Review experiment results.
The results view shows a summary section and a per-example details table.
Summary cards display aggregate metrics for the run:
- Total — the number of examples in the dataset.
- Successful — examples that received a scored answer.
- Failed — examples where the chatbot returned an error or could not generate an answer.
- Average scores — per-dimension averages (displayed as percentages) for each scoring dimension returned by the evaluation LLM.
- Total tokens — the total token consumption for the experiment run (when available).
The details table lists every example with its question, expected answer, actual answer, per-dimension scores, any error message, execution time, and token counts. Click a row to expand a detailed view showing the full question, both answers, and per-score reasoning from the evaluation LLM. Use the Download CSV button to export all results for offline analysis.
A/B testing in Guides Knowledge AI is achieved by running multiple experiments against the same dataset while varying a single configuration parameter between runs. This lets you isolate the impact of each change and pick the setup that produces the best answers.
- Create a baseline experiment — upload or select a dataset and run an experiment with your current configuration. Note the experiment name (e.g. "baseline-gpt4o").
- Change one variable — go to Settings → Model configuration and swap the LLM model (e.g. switch from GPT-4o to GPT-4o-mini), adjust a behavioral parameter (temperature, max tokens), or update a prompt in Tools → Prompt manager.
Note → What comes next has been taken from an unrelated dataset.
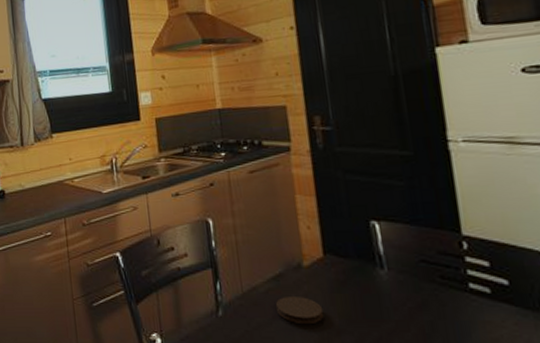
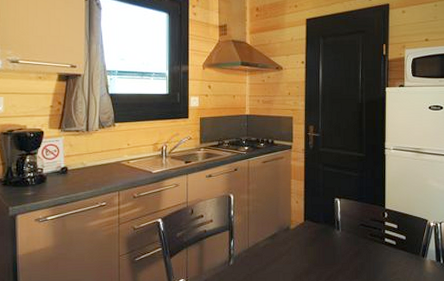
coaster: present [276,297,324,325] -> none [270,249,300,269]

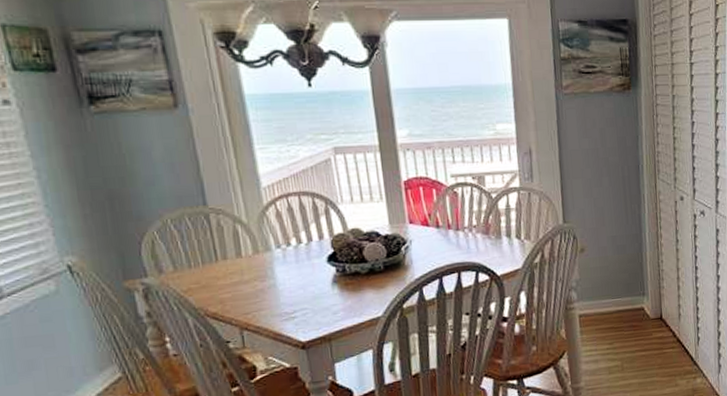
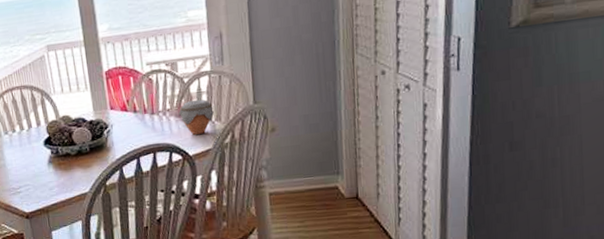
jar: none [485,216,523,254] -> present [178,99,214,135]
- Run a second experiment — return to Experiments, select the same dataset, give the run a descriptive name (e.g. "gpt4o-mini-test"), and click Run experiment.
- Compare results — open both experiment results and compare the summary metrics (average scores, success rate, token usage) as well as per-example scores in the details table. Download the CSV for each run if you want to diff results in a spreadsheet.
- Iterate — repeat steps 2–4 for each variable you want to test (different model, different temperature, different prompt wording, etc.) until you find the optimal configuration.